Effect on Environment
It is one of the greatest advantages of organic fertilizers that they are easily available in nature, in plenty and with almost no adverse effect on the environment. Chemical fertilizers, on the other hand, might have the problem of nitrogen components seeping into groundwater streams or otherwise into the nearest lake or river, causing pollution.
Organic fertilizers are cheaper compared to their chemical counterparts as they are easily available in nature and only require packaging. Chemical fertilizers need extensive research and production work, making them much more expensive.
Benefits of Chemical Fertilizers
It is custom-made for your requirement. Now if your soil is rich in nitrogen and potassium, what you need is a fertilizer that will take care of the phosphorus deficiency. Chemical fertilizers will give you the option of using phosphorus-rich fertilizers.
While organic fertilizers have a low NPK ratio, the chemical ones enjoy a very high ratio of the same. So if you have a very unproductive soil, chemical fertilizers are what you need as they have an NPK ratio of nearly 60%, while the most fertile of organic fertilizers can give only about 14%.
Release time
Organic fertilizers may take more time to release nutrients as they need some microbial activity to get them working. Chemical fertilizers get cracking instantly and release essential nutrients into the soil.
It's now pretty obvious that using chemical fertilizers excessively will not only harm your plants, but the soil and underground water reservoir as well. They can produce optimum results when used in moderation. Organic fertilizers, on the other hand, prove to be better in the long run, as long as your land isn't desperately low on one or more compounds.

» SUPPLIED DATA:
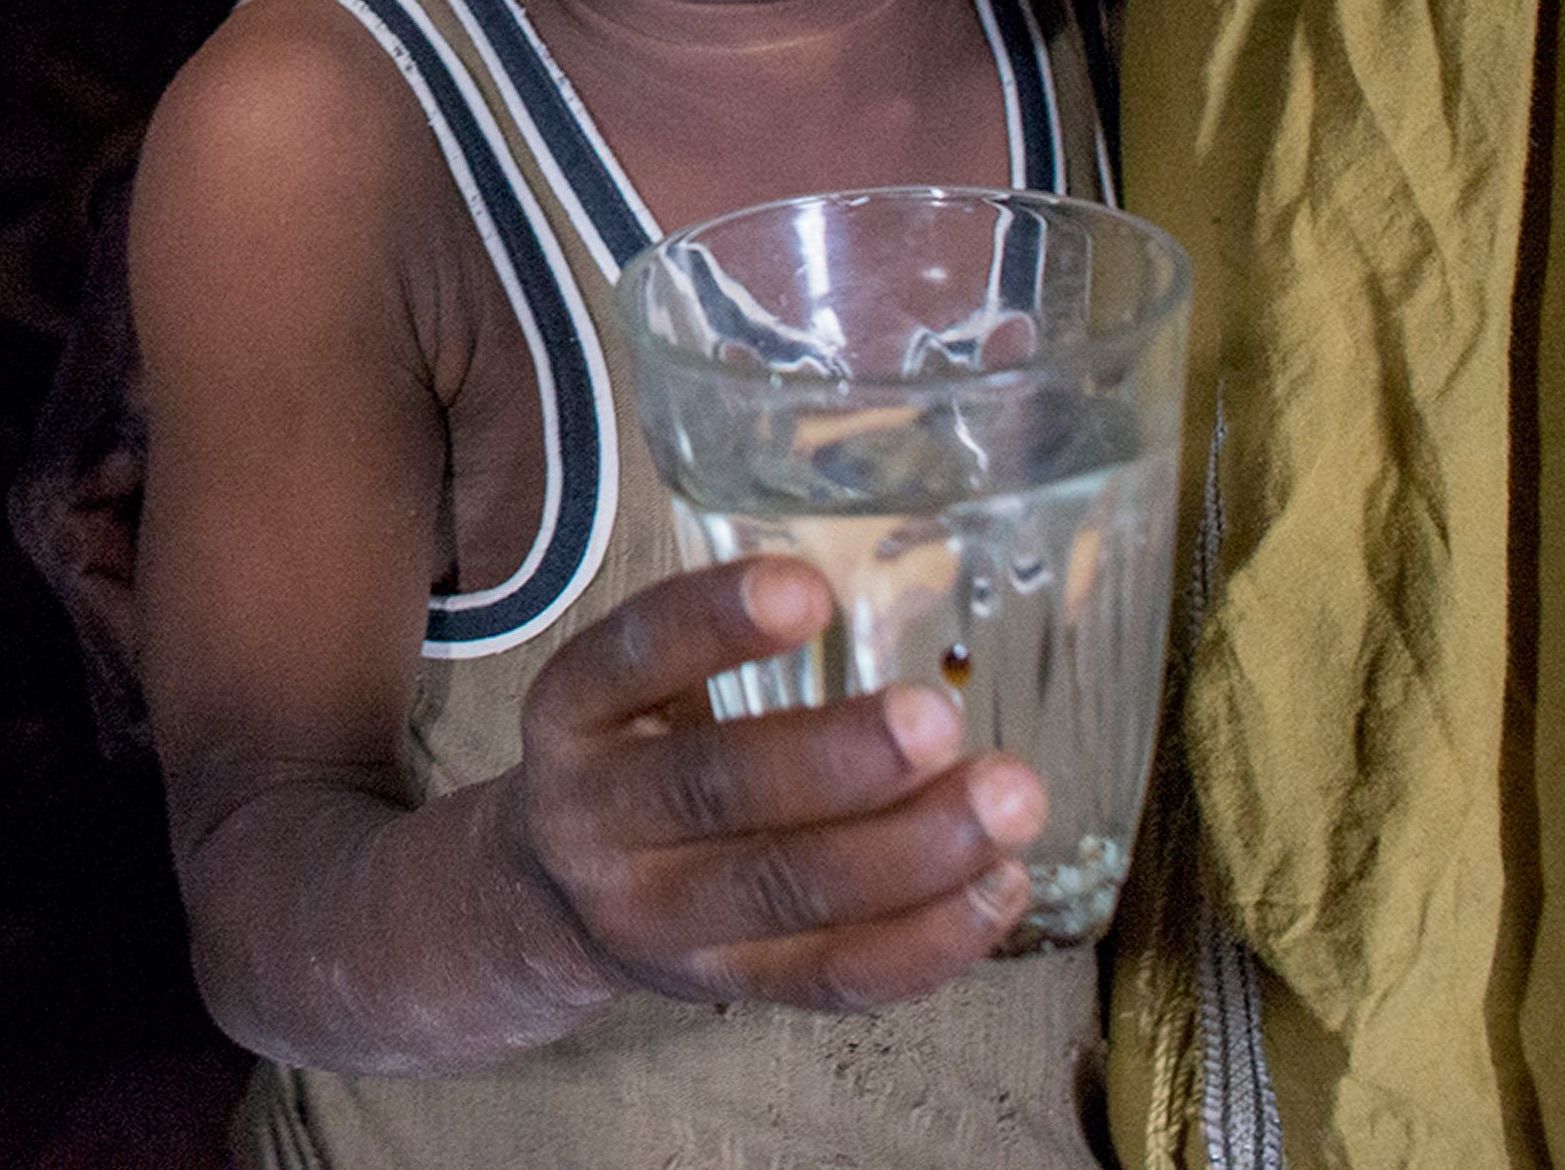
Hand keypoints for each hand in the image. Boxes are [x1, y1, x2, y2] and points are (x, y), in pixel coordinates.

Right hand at [494, 556, 1048, 1013]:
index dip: (716, 623)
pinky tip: (999, 885)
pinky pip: (832, 977)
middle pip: (717, 791)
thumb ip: (732, 640)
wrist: (555, 898)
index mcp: (572, 711)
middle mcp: (595, 817)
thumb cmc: (637, 747)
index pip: (635, 656)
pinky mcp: (725, 986)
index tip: (812, 591)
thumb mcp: (638, 682)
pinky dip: (927, 939)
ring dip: (911, 850)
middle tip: (941, 717)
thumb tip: (907, 578)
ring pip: (785, 892)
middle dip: (840, 757)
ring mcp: (655, 918)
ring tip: (1009, 800)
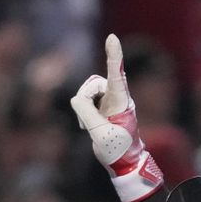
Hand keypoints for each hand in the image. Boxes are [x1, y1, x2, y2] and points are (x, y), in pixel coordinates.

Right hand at [70, 34, 162, 201]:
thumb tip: (76, 98)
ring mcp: (110, 101)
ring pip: (88, 91)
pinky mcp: (102, 107)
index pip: (116, 75)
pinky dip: (82, 112)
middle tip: (86, 125)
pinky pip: (86, 100)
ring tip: (89, 128)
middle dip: (85, 97)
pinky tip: (87, 127)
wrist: (123, 163)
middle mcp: (117, 97)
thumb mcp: (99, 133)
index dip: (113, 56)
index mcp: (121, 102)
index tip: (111, 38)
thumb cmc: (117, 149)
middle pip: (94, 83)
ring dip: (83, 108)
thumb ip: (85, 112)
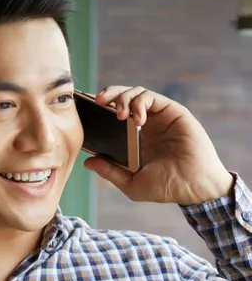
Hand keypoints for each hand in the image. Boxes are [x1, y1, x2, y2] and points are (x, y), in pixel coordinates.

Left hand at [83, 86, 233, 204]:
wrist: (192, 187)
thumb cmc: (166, 187)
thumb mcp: (131, 183)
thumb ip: (110, 171)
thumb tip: (87, 162)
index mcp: (135, 139)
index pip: (114, 117)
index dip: (101, 111)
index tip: (87, 112)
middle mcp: (147, 125)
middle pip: (124, 99)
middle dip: (109, 94)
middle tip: (97, 101)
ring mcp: (159, 117)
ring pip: (137, 93)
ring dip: (123, 98)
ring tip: (119, 114)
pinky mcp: (172, 112)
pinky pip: (151, 97)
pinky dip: (140, 103)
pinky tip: (137, 119)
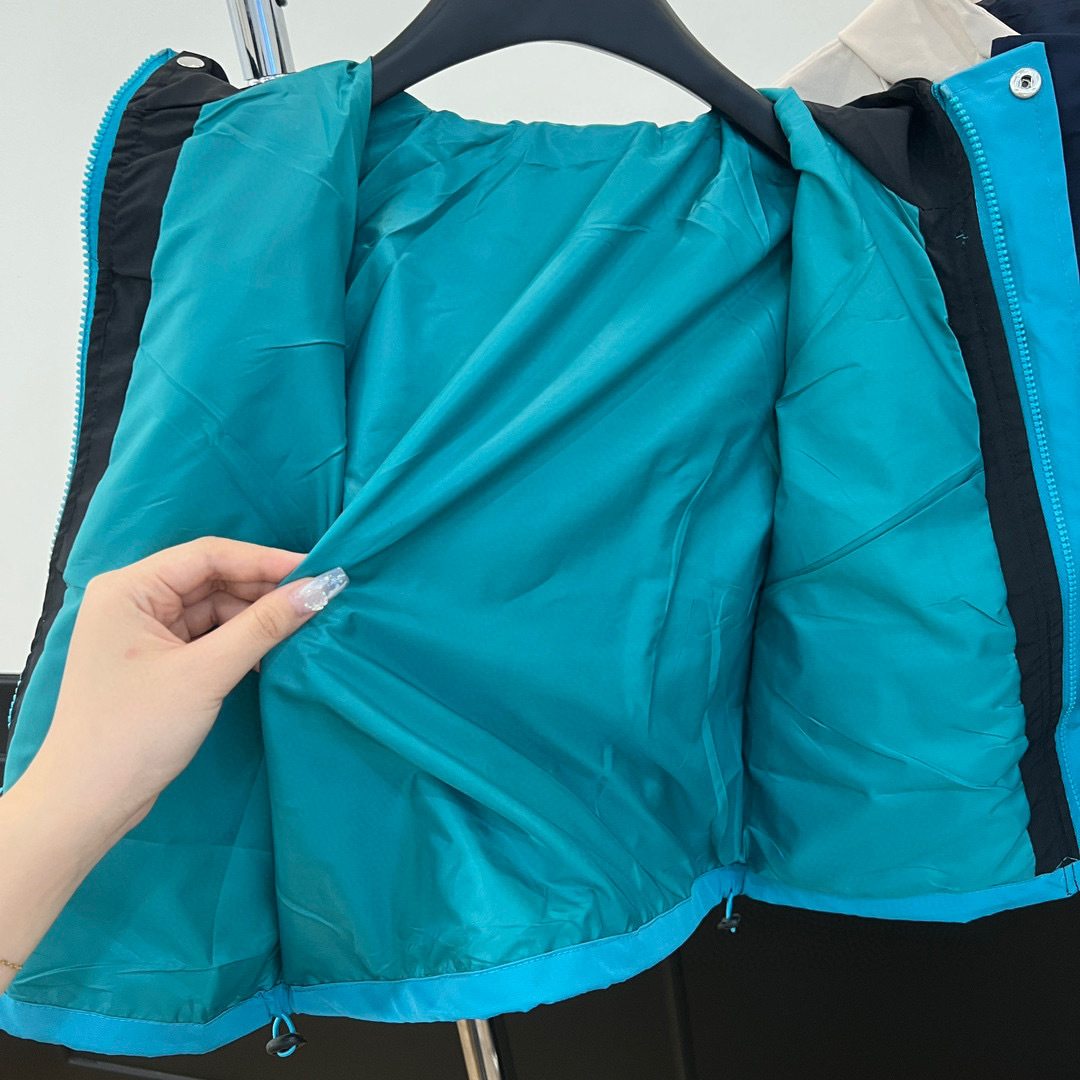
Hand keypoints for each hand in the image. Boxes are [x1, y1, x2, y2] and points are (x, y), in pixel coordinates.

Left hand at [25, 536, 347, 836]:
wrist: (89, 803)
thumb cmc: (135, 732)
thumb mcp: (206, 673)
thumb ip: (264, 626)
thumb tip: (320, 589)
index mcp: (130, 589)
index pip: (209, 556)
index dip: (266, 561)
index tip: (318, 570)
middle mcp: (134, 600)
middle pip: (213, 579)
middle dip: (264, 590)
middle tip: (319, 600)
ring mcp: (144, 631)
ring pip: (214, 608)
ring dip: (256, 619)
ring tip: (303, 628)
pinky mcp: (157, 660)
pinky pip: (208, 635)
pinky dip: (240, 642)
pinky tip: (272, 652)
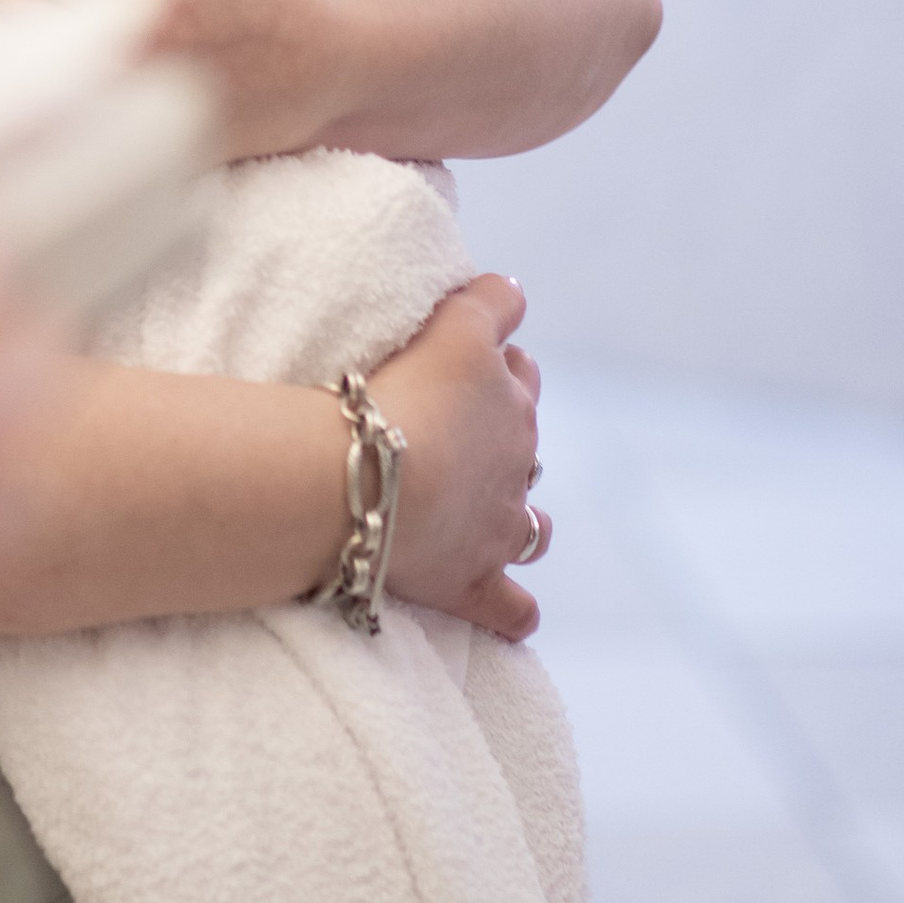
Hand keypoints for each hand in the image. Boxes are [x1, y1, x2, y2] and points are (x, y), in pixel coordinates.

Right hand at [371, 275, 545, 640]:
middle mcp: (512, 462)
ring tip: (499, 517)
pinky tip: (515, 614)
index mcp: (505, 398)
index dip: (499, 366)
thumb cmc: (398, 397)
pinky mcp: (471, 581)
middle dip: (506, 435)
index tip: (474, 363)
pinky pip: (510, 607)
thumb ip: (486, 303)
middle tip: (463, 432)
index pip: (517, 371)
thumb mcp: (448, 328)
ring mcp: (497, 526)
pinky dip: (514, 611)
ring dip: (522, 520)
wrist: (371, 481)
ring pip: (532, 525)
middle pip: (523, 440)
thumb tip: (515, 289)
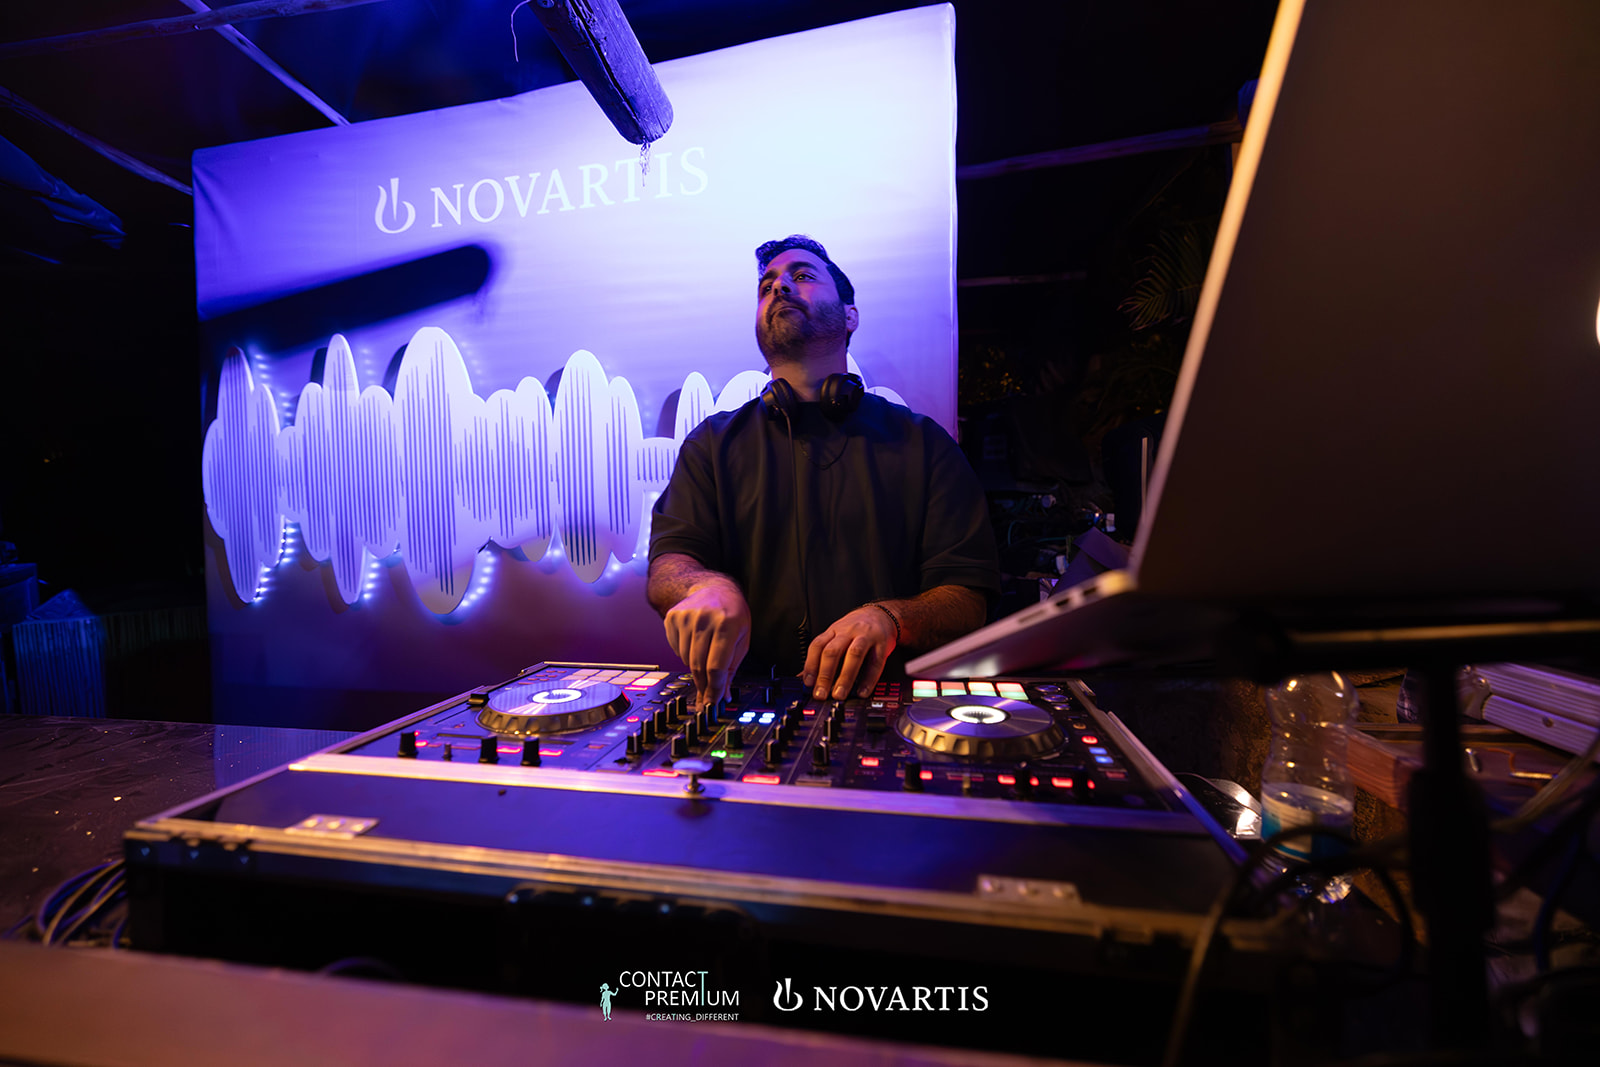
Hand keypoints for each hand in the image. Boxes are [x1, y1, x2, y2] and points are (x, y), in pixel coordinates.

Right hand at [662, 580, 749, 708]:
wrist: (714, 588)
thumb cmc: (733, 615)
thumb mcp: (742, 639)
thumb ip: (732, 668)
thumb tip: (723, 696)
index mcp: (727, 624)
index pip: (716, 666)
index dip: (714, 689)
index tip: (712, 703)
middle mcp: (704, 619)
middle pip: (698, 666)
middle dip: (703, 685)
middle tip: (706, 696)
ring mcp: (685, 617)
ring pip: (686, 659)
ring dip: (695, 667)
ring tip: (705, 655)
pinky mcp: (672, 618)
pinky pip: (676, 649)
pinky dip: (685, 654)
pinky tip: (695, 642)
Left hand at [802, 604, 896, 701]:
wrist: (881, 614)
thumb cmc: (856, 628)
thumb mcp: (836, 636)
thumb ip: (822, 655)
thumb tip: (804, 678)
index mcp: (834, 630)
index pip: (817, 646)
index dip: (810, 665)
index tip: (808, 684)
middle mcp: (848, 632)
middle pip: (833, 651)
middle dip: (825, 675)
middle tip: (821, 694)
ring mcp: (865, 636)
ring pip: (854, 655)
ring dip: (845, 677)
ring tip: (839, 694)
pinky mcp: (882, 643)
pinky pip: (875, 662)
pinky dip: (869, 679)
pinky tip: (862, 691)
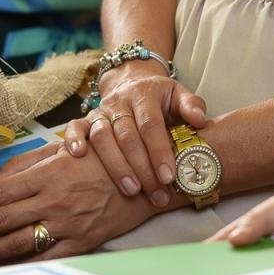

» TASK 1:
For each statement below, say yes or no as to whether it agrees with the fertilizer text, and quote the words from the text that settle it.
(a) Organic fertilizers cost more than chemical fertilizers.
(b) Chemical fertilizers release nutrients into the soil right away.
(c) The most fertile organic fertilizers have an NPK ratio of nearly 60%.
» TASK 2: According to the fertilizer text, what do organic fertilizers need before they start working?
» TASK 3: From the fertilizer text, echo the part that opens with the words containing "Organic fertilizers are" and closes with "only about 14%.".

» EXERCISE RESPONSE 1:
(a) No: "Organic fertilizers are cheaper compared to their chemical counterparts"
(b) Yes: "Chemical fertilizers get cracking instantly and release essential nutrients into the soil."
(c) No: "the most fertile of organic fertilizers can give only about 14%"

» EXERCISE RESPONSE 2: They need some microbial activity.

» EXERCISE RESPONSE 3:
Organic fertilizers are cheaper compared to their chemical counterparts as they are easily available in nature and only require packaging. Chemical fertilizers need extensive research and production work, making them much more expensive.
Benefits of Chemical Fertilizers
It is custom-made for your requirement. Now if your soil is rich in nitrogen and potassium, what you need is a fertilizer that will take care of the phosphorus deficiency. Chemical fertilizers will give you the option of using phosphorus-rich fertilizers.
While organic fertilizers have a low NPK ratio, the chemical ones enjoy a very high ratio of the same. So if you have a very unproductive soil, chemical fertilizers are what you need as they have an NPK ratio of nearly 60%, while the most fertile of organic fertilizers can give only about 14%.